* Task set
1. Reproduce the geoneutrino table word for word, everything from "Geoneutrino signals from six" down to "percentage are reported.".
2. Carry on the geoneutrino text from its final sentence.

* Text shown
Geoneutrino signals from six tiles of the LOC

Tile	S (U)	S (Th)	S (U + Th)	Percentage
T1	$ {0.4}_{-0.1}^{+0.1} $	$ {0.1}_{-0.1}^{+0.1} $	$ {0.5}_{-0.1}^{+0.1} $	3.0
T2	$ {8.1}_{-1.7}^{+1.9} $	$ {2.6}_{-0.5}^{+0.8} $	$ {10.8}_{-1.8}^{+2.1} $	62.1
T3	$ {1.1}_{-0.2}^{+0.3} $	$ {0.4}_{-0.1}^{+0.2} $	$ {1.5}_{-0.3}^{+0.3} $	8.6
T4	$ {0.3}_{-0.1}^{+0.1} $	$ {0.1}_{-0.1}^{+0.1} $	$ {0.4}_{-0.1}^{+0.1} $	2.2
T5	$ {2.5}_{-0.5}^{+0.5} $	$ {0.7}_{-0.1}^{+0.2} $	$ {3.2}_{-0.5}^{+0.6} $	18.2
T6	$ {0.8}_{-0.2}^{+0.2} $	$ {0.2}_{-0.1}^{+0.1} $	$ {1.0}_{-0.2}^{+0.2} $	5.9

The expected geoneutrino signals from U and Th contained in the lithosphere (CC+CLM) of the six tiles reported in Figure 1 are expressed in TNU. In the last column contributions in percentage are reported.

* Records provided
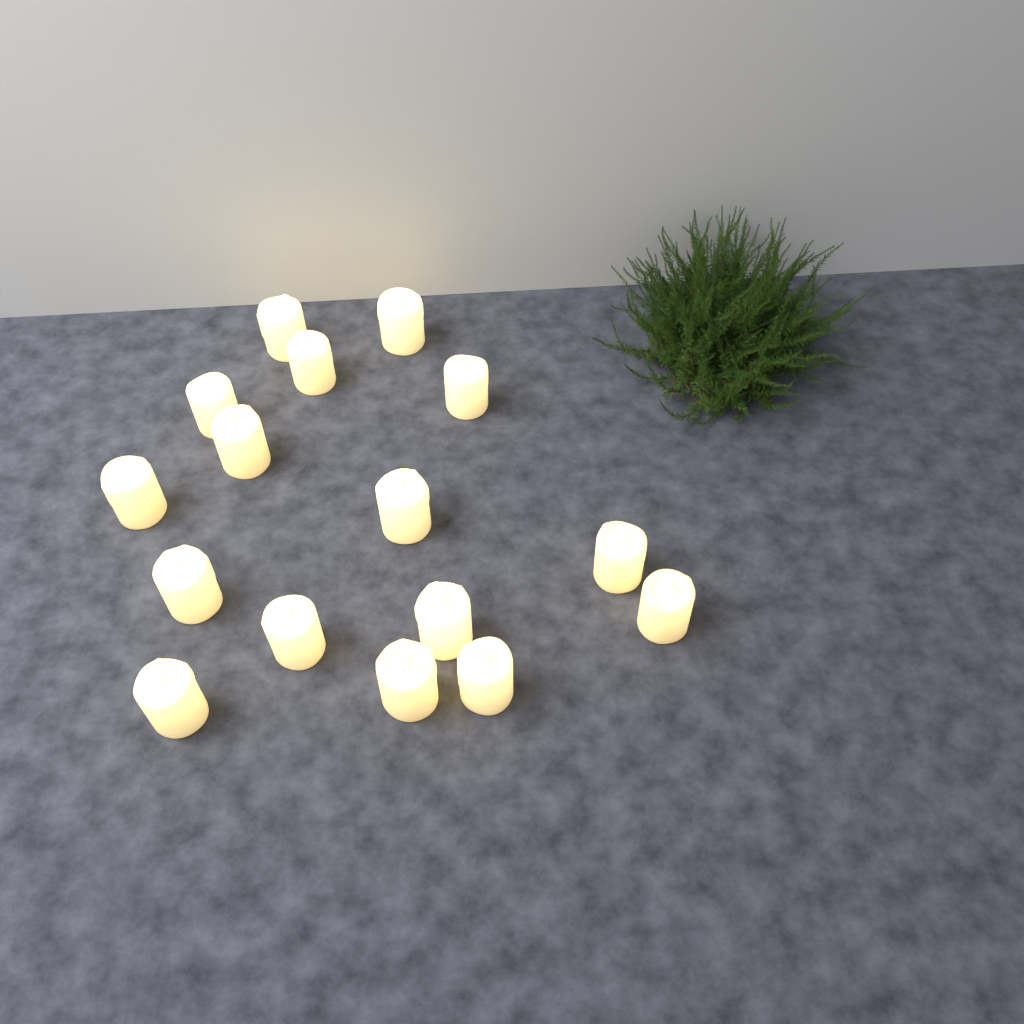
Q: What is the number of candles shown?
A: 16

==

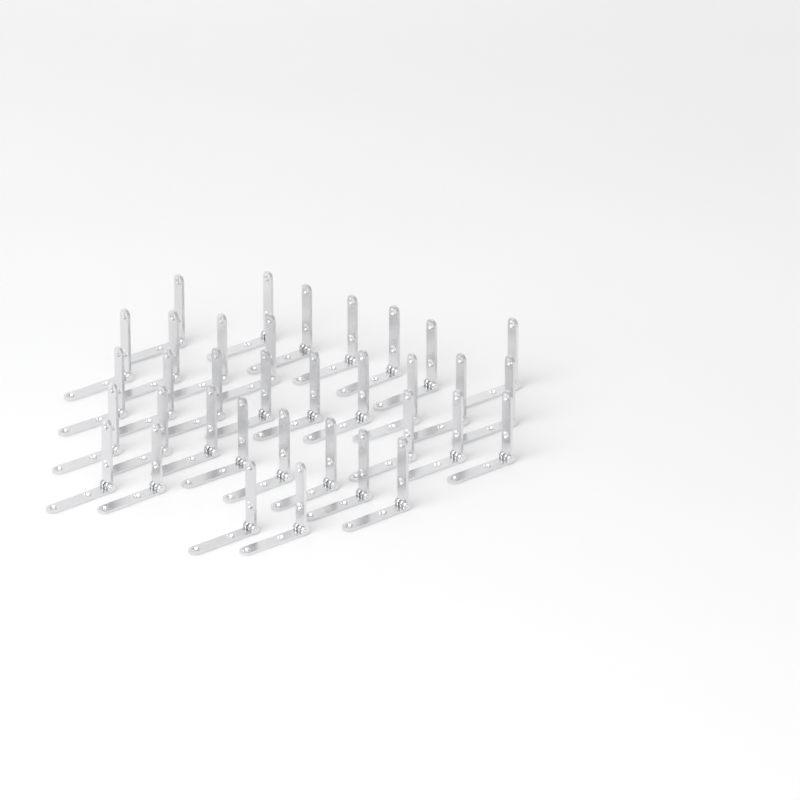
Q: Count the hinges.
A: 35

* Responses to the exercise
1.
Geoneutrino signals from six tiles of the LOC

Tile	S (U)	S (Th)	S (U + Th)	Percentage
T1	$ {0.4}_{-0.1}^{+0.1} $	$ {0.1}_{-0.1}^{+0.1} $	$ {0.5}_{-0.1}^{+0.1} $	3.0
T2	$ {8.1}_{-1.7}^{+1.9} $	$ {2.6}_{-0.5}^{+0.8} $	$ {10.8}_{-1.8}^{+2.1} $	62.1
T3	$ {1.1}_{-0.2}^{+0.3} $	$ {0.4}_{-0.1}^{+0.2} $	$ {1.5}_{-0.3}^{+0.3} $	8.6
T4	$ {0.3}_{-0.1}^{+0.1} $	$ {0.1}_{-0.1}^{+0.1} $	$ {0.4}_{-0.1}^{+0.1} $	2.2
T5	$ {2.5}_{-0.5}^{+0.5} $	$ {0.7}_{-0.1}^{+0.2} $	$ {3.2}_{-0.5}^{+0.6} $	18.2
T6	$ {0.8}_{-0.2}^{+0.2} $	$ {0.2}_{-0.1}^{+0.1} $	$ {1.0}_{-0.2}^{+0.2} $	5.9

The expected geoneutrino signals from U and Th contained in the lithosphere (CC+CLM) of the six tiles reported in Figure 1 are expressed in TNU. In the last column contributions in percentage are reported.

2.
Figure 4
**Antineutrino energy spectra expected at JUNO.** Geoneutrino energy spectrum (green) is reported together with the energy reactor antineutrino spectra computed considering the commercial reactors operating all over the world in 2013 (cyan) and adding the contribution of the Yangjiang and Taishan nuclear power plants (red). The reactor antineutrino spectra are computed assuming normal hierarchy and neutrino oscillation. The total spectrum (black dashed lines) is obtained assuming the R _ON scenario.

Table 3

Geoneutrino and reactor antineutrinos signals at JUNO

	S (TNU)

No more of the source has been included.